Adobe rearchitecting Premiere and Photoshop

Adobe and NVIDIA announced a strategic partnership in March to accelerate AI-powered creative and marketing workflows, so it is no surprise to see the two companies talking about what they can do together with RTX Spark. Premiere and Photoshop will be rearchitected, promising to deliver 2x faster performance across AI, editing, color correction and effects.

For Premiere, Adobe is building a new video pipeline that taps into RTX Spark's unified memory, Blackwell GPU and TensorRT, targeting real-time editing and color correction, GPU-accelerated AI and faster rendering of complex timelines. Photoshop gets a new GPU-accelerated compositing engine with live filters, high dynamic range support and updated brush handling.

Both programs will gain support for Windows agents. There are advances here too.

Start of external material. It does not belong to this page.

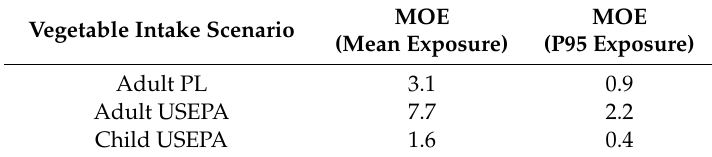
Figure 4. Carcinogenic risk (CR) values for As caused by vegetable ingestion. Table 5. Margin of exposure (MOE) values for Pb caused by vegetable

NVIDIA and Microsoft have built a security layer for on-device AI, centered on new Windows security primitives and NVIDIA OpenShell, which lets users define what agents can and cannot access, routes queries to local models based on privacy settings, and masks personal information in cloud queries.

Firefly-powered Generative Fill in Photoshop and Generative Extend in Premiere will also benefit, while Substance 3D Painter and Stager will run natively on RTX Spark.

Updates to the apps are expected to roll out alongside RTX Spark hardware availability this fall.

Other partnerships

Blackmagic Design is among the industry software partners backing the platform. “Portable, lightweight RTX Spark laptops with fantastic battery life are going to help our customers take the next leap in on-the-go production,” said CEO Grant Petty. OTOY is bringing Octane with Render Network support to RTX Spark. DLSS 4.5 Ray Reconstruction, featuring a second-generation transformer model, is coming to Blender 5.3 and a range of games, while RTX Video with 4x Frame Generation is coming to ComfyUI.

More than 100 software providers are backing the platform, including CapCut and llama.cpp.